Job applications generally consist of two documents: The resume and the cover letter. While resumes have a set form, cover letters seem to have free reign. Creativity is always a good thing when it comes to cover letter writing, but there are still some guidelines you need to follow.
According to Bruce A. Hurwitz, vice president of New York City-based Joel H. Paul & Associates, Inc., you shouldn’t go overboard with creativity when crafting your cover letter. Speaking at a recent Fundraising Day in New York, Hurwitz unveiled his cover letter ground rules checklist. It consisted of six key recommendations:
- Short and sweet. This isn’t your college thesis and potential employers don’t have time to read a novel. Keep your cover letter to the point.
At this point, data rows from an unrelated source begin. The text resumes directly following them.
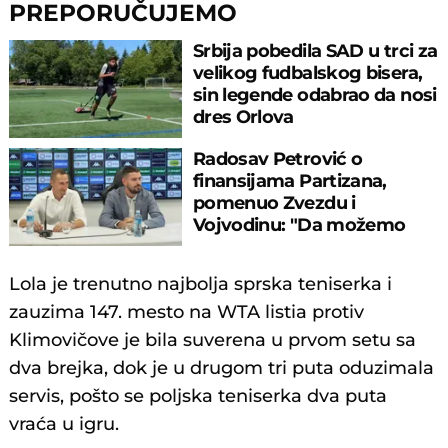
PREPORUČUJEMO
Srbija pobedila SAD u trci za
velikog fudbalskog bisera,
sin legende odabrao da nosi
dres Orlova
Radosav Petrović o
finansijama Partizana,
pomenuo Zvezdu i
Vojvodinu: "Da možemo
igračima da damo 50.000..."
Lola je trenutno najbolja sprska teniserka i
zauzima 147. mesto na WTA listia protiv
Klimovičove je bila suverena u prvom setu sa
dva brejka, dok je u drugom tri puta oduzimala
servis, pošto se poljska teniserka dva puta
vraća u igru.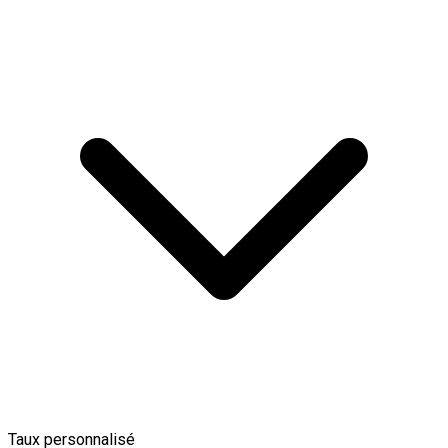
Taux personnalisé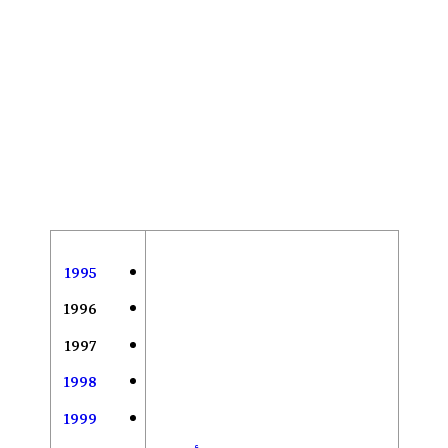
1995
1996
1997
1998
1999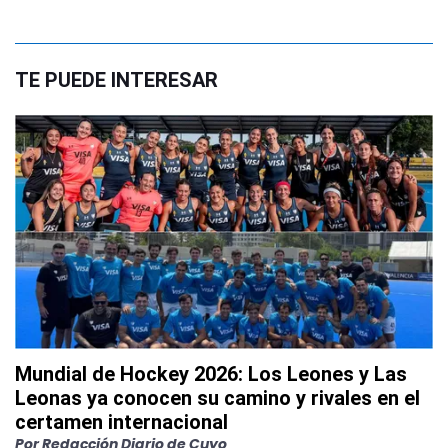
TE PUEDE INTERESAR
Mundial de Hockey 2026: Los Leones y Las
Leonas ya conocen su camino y rivales en el
certamen internacional
Por
Redacción Diario de Cuyo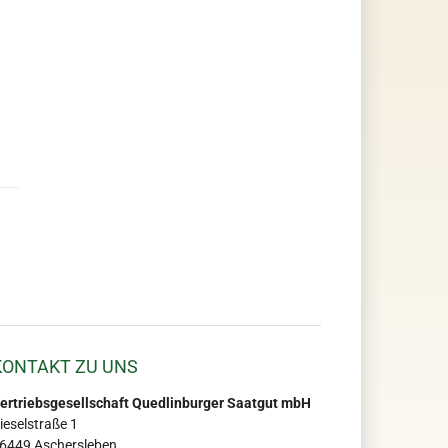
KONTAKT ZU UNS
ertriebsgesellschaft Quedlinburger Saatgut mbH
ieselstraße 1
6449 Aschersleben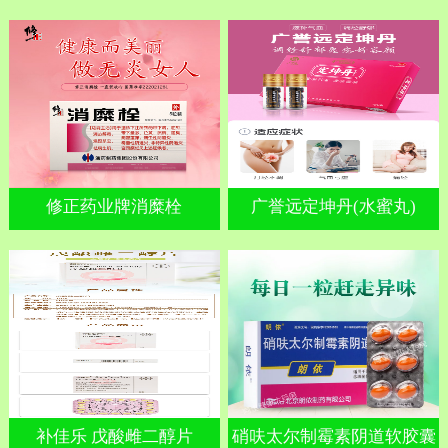
修正药业牌消糜栓
广誉远定坤丹(水蜜丸)
补佳乐 戊酸雌二醇片
硝呋太尔制霉素阴道软胶囊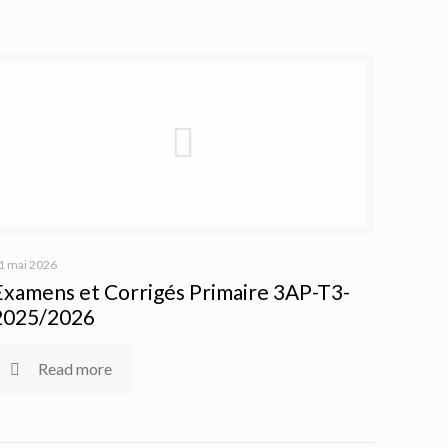
1 mai 2026
Examens et Corrigés Primaire 3AP-T3-
2025/2026
Read more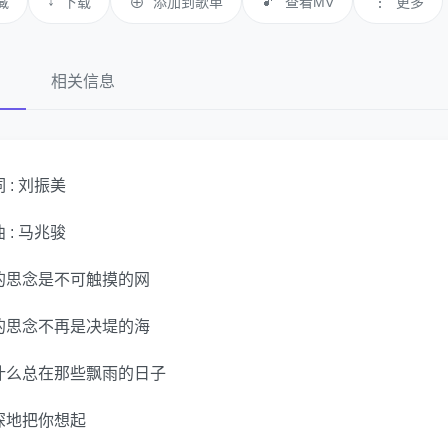
↓
🎵
⋮
藏
下载
⊕
添加到歌单
查看MV
更多
词
相关信息
 : 刘振美
 : 马兆骏
的思念是不可触摸的网
的思念不再是决堤的海
什么总在那些飘雨的日子
深地把你想起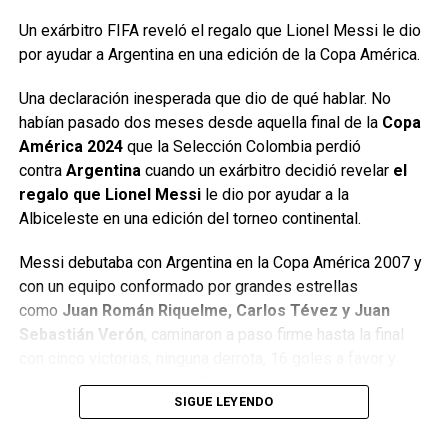
90+7, pero luego acudió al VAR y revirtió la decisión,
Un exárbitro FIFA reveló el regalo que Lionel Messi le dio
desatando la algarabía de los sudamericanos y la
por ayudar a Argentina en una edición de la Copa América.
frustración de los aztecas.
Una declaración inesperada que dio de qué hablar. No
El equipo de la mitad del mundo basa su fortaleza en
habían pasado dos meses desde aquella final de la
Copa
una combinación de experimentados jugadores, como
América 2024
que la Selección Colombia perdió
el goleador Enner Valencia y el lateral Piero
contra
Argentina
cuando un exárbitro decidió revelar
el
Hincapie,
con jóvenes como el prometedor juvenil Kendry
regalo que Lionel Messi
le dio por ayudar a la
Páez y Moisés Caicedo.
Albiceleste en una edición del torneo continental.
Sin embargo, no parece argumento suficiente como para
Messi debutaba con Argentina en la Copa América 2007 y
doblegar al sólido equipo argentino.
con un equipo conformado por grandes estrellas
como
Juan Román Riquelme, Carlos Tévez y Juan
Los campeones del mundo respondieron a las
Sebastián Verón
, caminaron a paso firme hasta la final
expectativas y avanzaron líderes del Grupo A con
con cinco victorias, ninguna derrota, 16 goles a favor y
puntaje perfecto en tres partidos
, el último de ellos la
solo tres goles en contra. Dos de estos se los
victoria el sábado ante Perú (2-0) sin la presencia de su
SIGUE LEYENDO
marcó Colombia.
estrella Lionel Messi, tocado en el aductor de su pierna
derecha.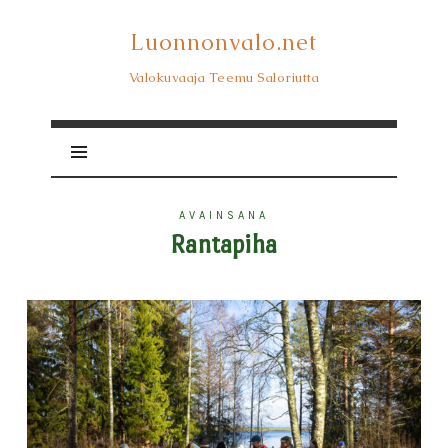
Luonnonvalo.net
Luonnonvalo.net
Valokuvaaja Teemu Saloriutta
AVAINSANA
Rantapiha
- Use bullets. Bullet points draw the eye to the most important information.
- Credentials. Tell them why you would be the perfect fit for the job. Point out how you’ve solved problems or made decisions at prior jobs.
- Contact information. Papers get separated. Make sure your contact information is on the cover letter. Try not to include any ridiculous e-mail addresses.
- In closing. Hurwitz said to have an appreciative close to the letter. It shows you are grateful to be considered for the position.
- Proofread. Spelling mistakes will put you in the “no” pile fast. Spell check, proofread, give it to someone else to proofread and then repeat. There’s no room for errors.